SOURCE RECORDS below:

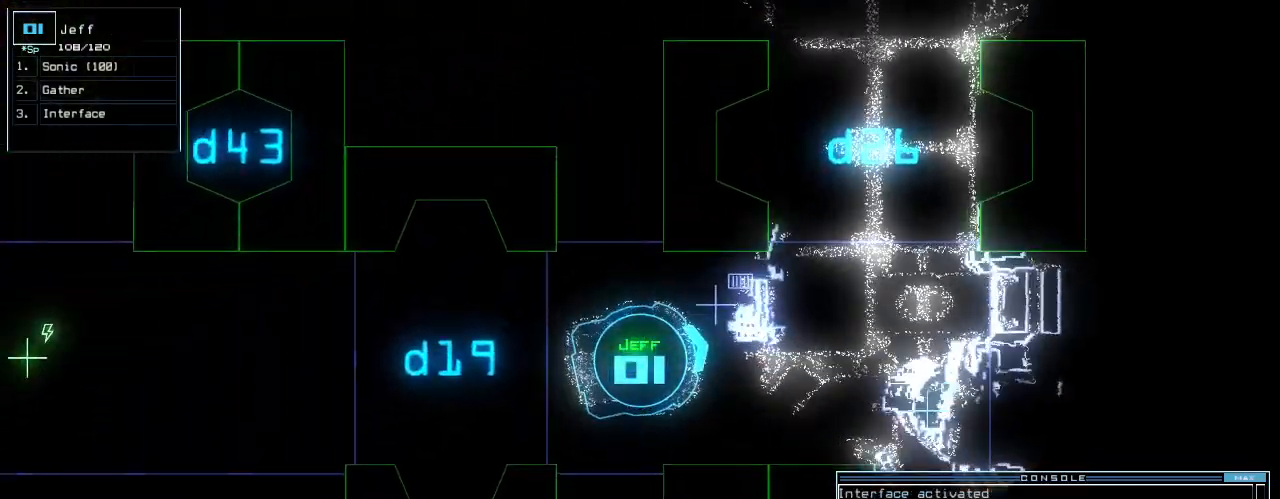
{"keys": [], "events": []}
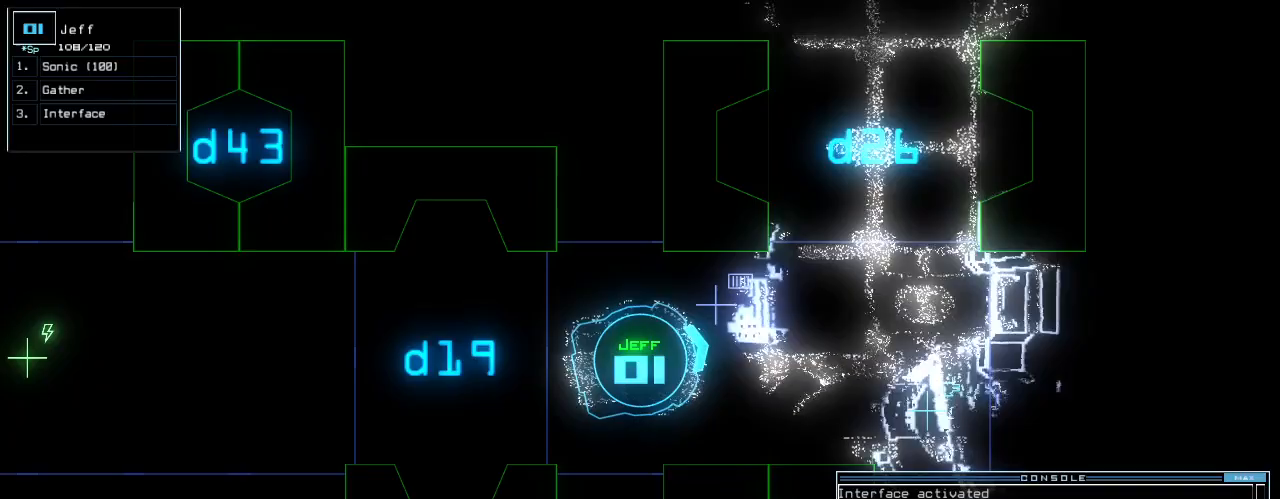
{"keys": [], "events": []}
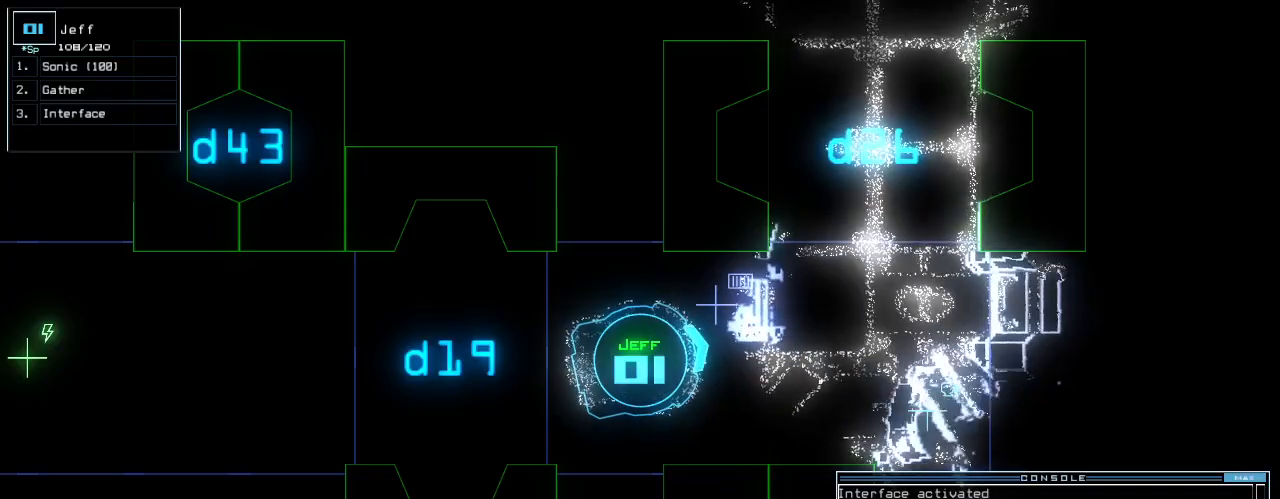
{"keys": [], "events": []}
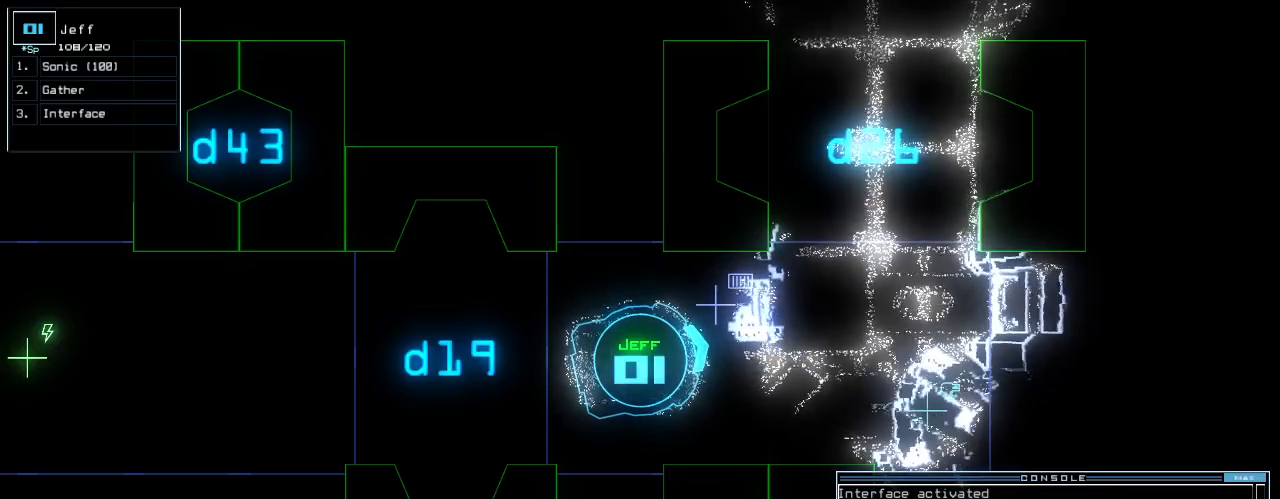
{"keys": ["down", "right"], "events": [[458, "down", "down"], [458, "right", "down"]]}
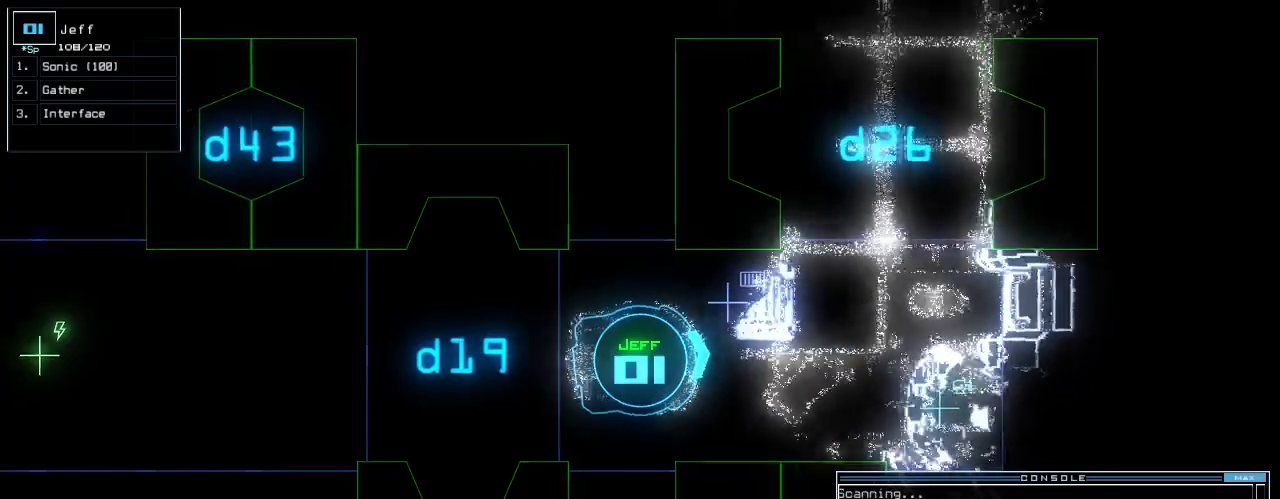
{"keys": ["left"], "events": [[125, "down", "up"], [125, "right", "up"], [458, "left", "down"]]}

End of SOURCE RECORDS.

EXERCISE DESCRIPTION: The reply must contain every entry above, exactly as written, and none of the pictures.

YOUR SOLUTION:
{"keys": [], "events": []}
{"keys": [], "events": []}
{"keys": [], "events": []}
{"keys": ["down", "right"], "events": [[458, "down", "down"], [458, "right", "down"]]}
{"keys": ["left"], "events": [[125, "down", "up"], [125, "right", "up"], [458, "left", "down"]]}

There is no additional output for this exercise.